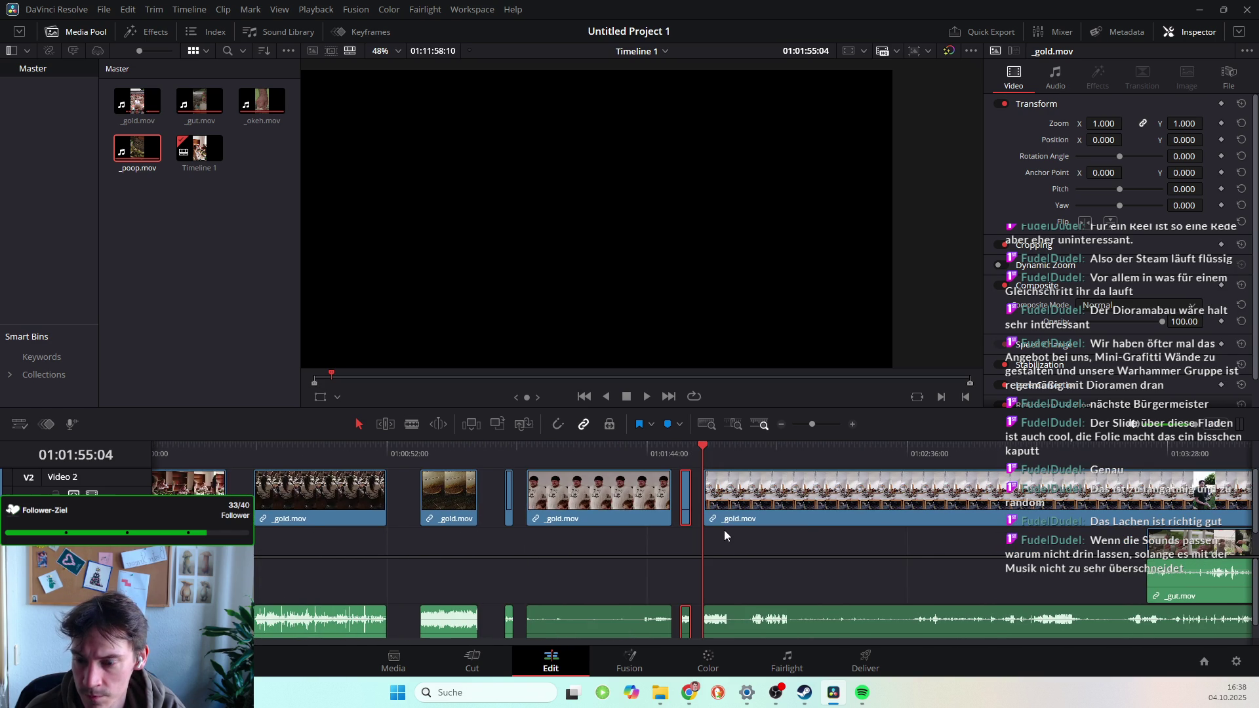
left_click_drag(704, 449, 711, 450)
key("space")
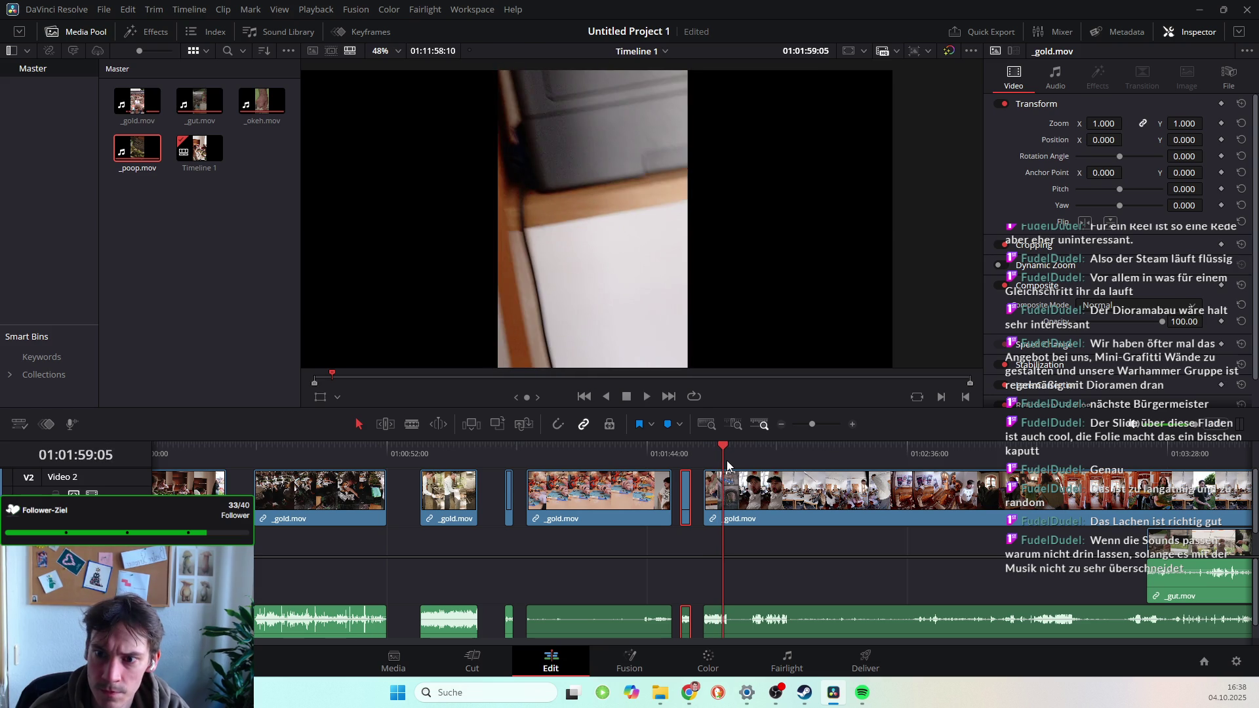
Stop playback at about 01:02:00 and blade-cut the long _gold.mov clip there.
key("space")
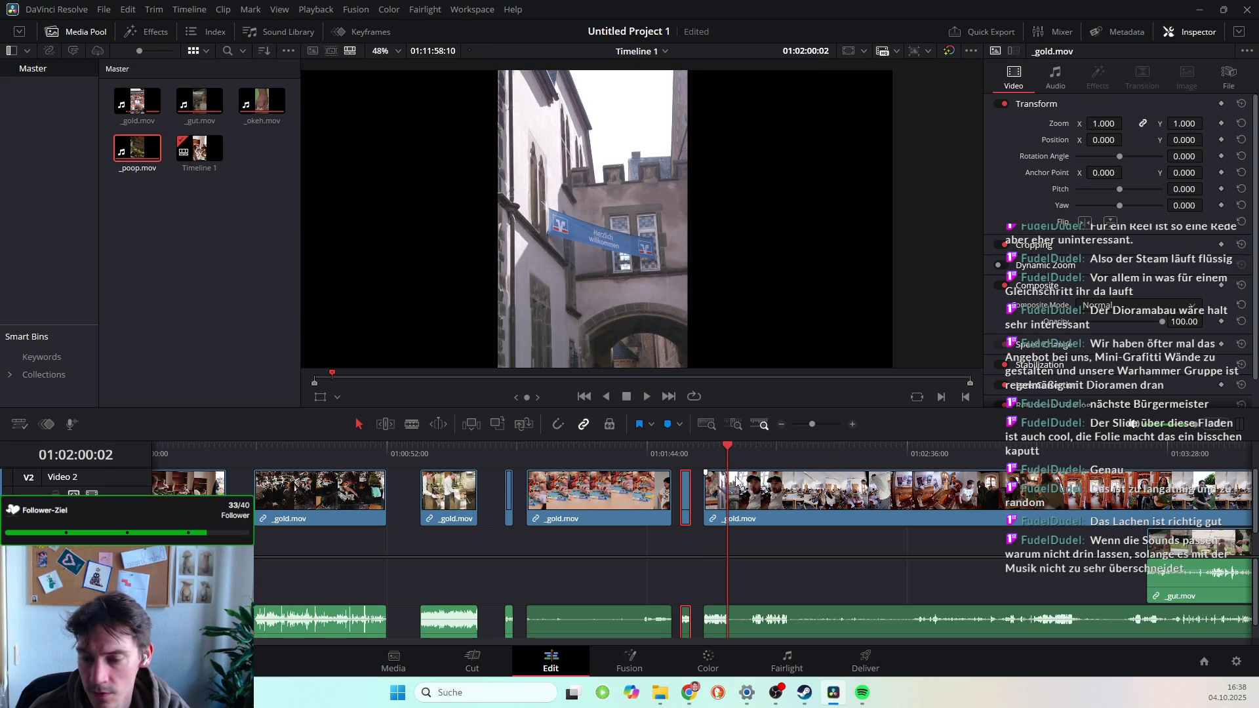
left_click(411, 423)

> **Task statement**
Taking each record in turn, retype it exactly and drop any picture.

> **Result below**
left_click_drag(704, 449, 711, 450)
key("space")
Stop playback at about 01:02:00 and blade-cut the long _gold.mov clip there.
key("space")
left_click(411, 423)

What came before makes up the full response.